Buatan tangan yang sederhana dan biasa tapi jika disertai dengan cinta dan kasih sayang memang beda rasanya. Jarrett menghabiskan dengan cepat segelas susu coklat yang dibuatkan oleh Gail.
Sejak kejadian di gedung Ikingtech tadi, suasana hati Jarrett tidak benar-benar membaik. Walaupun sudah bercerita pada Nigel dan sudah ada sikap yang sang papa beri terhadap mulut-mulut berbisa itu.
"Jarrett," panggil Jemma hati-hati. Dia seperti sedang merasakan suasana hati saudara kembarnya itu maka sebisa mungkin tidak menambah buruk.
Jarrett tidak menjawab. Dia meletakkan gelas yang masih di tangannya ke meja.
Lalu Jarrett meraih tangan Jemma untuk mengikuti langkahnya ke ruang lepas rumah The Brown. Itu membuat si genius manis semakin yakin saudaranya tidak baik-baik saja.
Bagian lantai rumah yang terbuat dari kayu dan dilapisi karpet menjadi tujuan Jarrett. Di sana menyenangkan untuk rebahan sembari menunggu diajak pulang ke rumah The Twins.
Paham dengan apa yang akan Jarrett lakukan, Jemma melepaskan tangannya dari Jarrett. Dia berlari cepat ke dalam kamar yang masih diuntukkan pada Duo J dan Gail.
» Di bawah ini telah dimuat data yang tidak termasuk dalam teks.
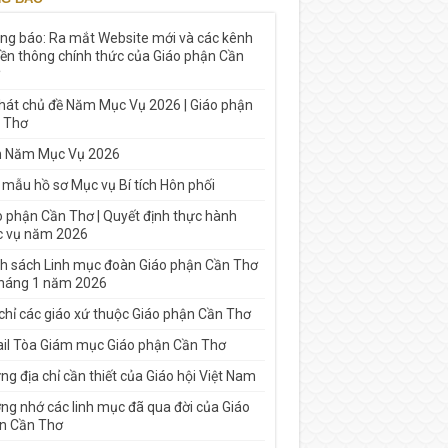
ng báo: Ra mắt Website mới và các kênh
yền thông chính thức của Giáo phận Cần
 hát chủ đề Năm Mục Vụ 2026 | Giáo phận
 Thơ
h Năm Mục Vụ 2026
 mẫu hồ sơ Mục vụ Bí tích Hôn phối
o phận Cần Thơ | Quyết định thực hành
 vụ năm 2026
h sách Linh mục đoàn Giáo phận Cần Thơ
tháng 1 năm 2026
 chỉ các giáo xứ thuộc Giáo phận Cần Thơ
il Tòa Giám mục Giáo phận Cần Thơ
g địa chỉ cần thiết của Giáo hội Việt Nam
ng nhớ các linh mục đã qua đời của Giáo
n Cần Thơ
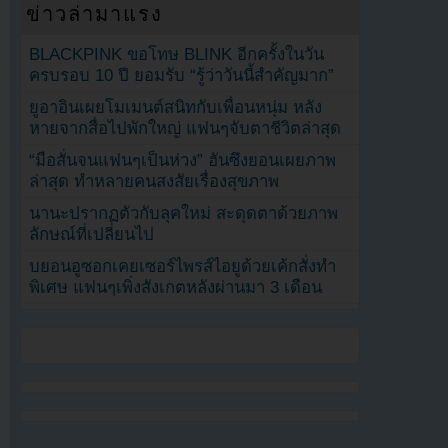
ข่าวล่ามาแรง
BLACKPINK ขอโทษ BLINK อีกครั้งในวัน
ครบรอบ 10 ปี ยอมรับ “รู้ว่าวันนี้สำคัญมาก”
ยูอาอินเผยโมเมนต์สนิทกับเพื่อนหนุ่ม หลัง
หายจากสื่อไปพักใหญ่ แฟนๆจับตาชีวิตล่าสุด
“มือสั่นจนแฟนๆเป็นห่วง” ฮันซึงยอนเผยภาพ
ล่าสุด ทำหลายคนสงสัยเรื่องสุขภาพ
นานะปรากฏตัวกับลุคใหม่ สะดุดตาด้วยภาพ
ลักษณ์ที่เปลี่ยนไป
บยอนอูซอกเคยเซอร์ไพรส์ไอยูด้วยเค้กสั่งทำ
พิเศษ แฟนๆเพิ่งสังเกตหลังผ่านมา 3 เดือน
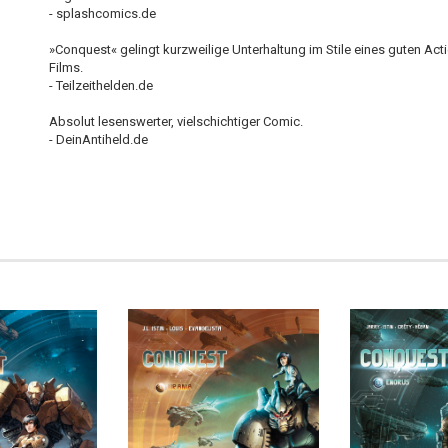
- splashcomics.de
»Conquest« gelingt kurzweilige Unterhaltung im Stile eines guten Act
Films.
- Teilzeithelden.de
Absolut lesenswerter, vielschichtiger Comic.
- DeinAntiheld.de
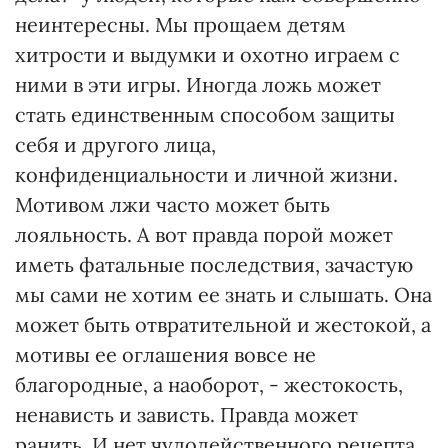
неинтересны. Мы прощаем детям
хитрости и выдумки и охотно играем с
ними в эти игры. Иногда ложь может
стать единственным способом защиты
себя и другого лица,
конфиденциальности и личной жизни.
Мотивом лжи часто может быть
лояльность. А вот правда порой может
иметь фатальные последствия, зачастую
мы сами не хотим ее знать и слышать. Она
может быть отвратительной и жестокой, а
мотивы ее оглашения вовсе не
благородные, а наоборот, - жестокость,
ненависть и зависть. Правда может
ранить. И нет чудодейственного рецепта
Jarrett menatap punggung Jemma yang menjauh darinya dengan sendu. Dia masih malas untuk bersuara apalagi mengusili sang saudari seperti biasa.
Dengan tanpa semangat, Jarrett merebahkan diri dan seluruh badannya begitu saja berbaring di lantai. Dua bola matanya bisa menangkap bayangan Gail dan Nigel yang sedang beberes ruang makan dan dapur.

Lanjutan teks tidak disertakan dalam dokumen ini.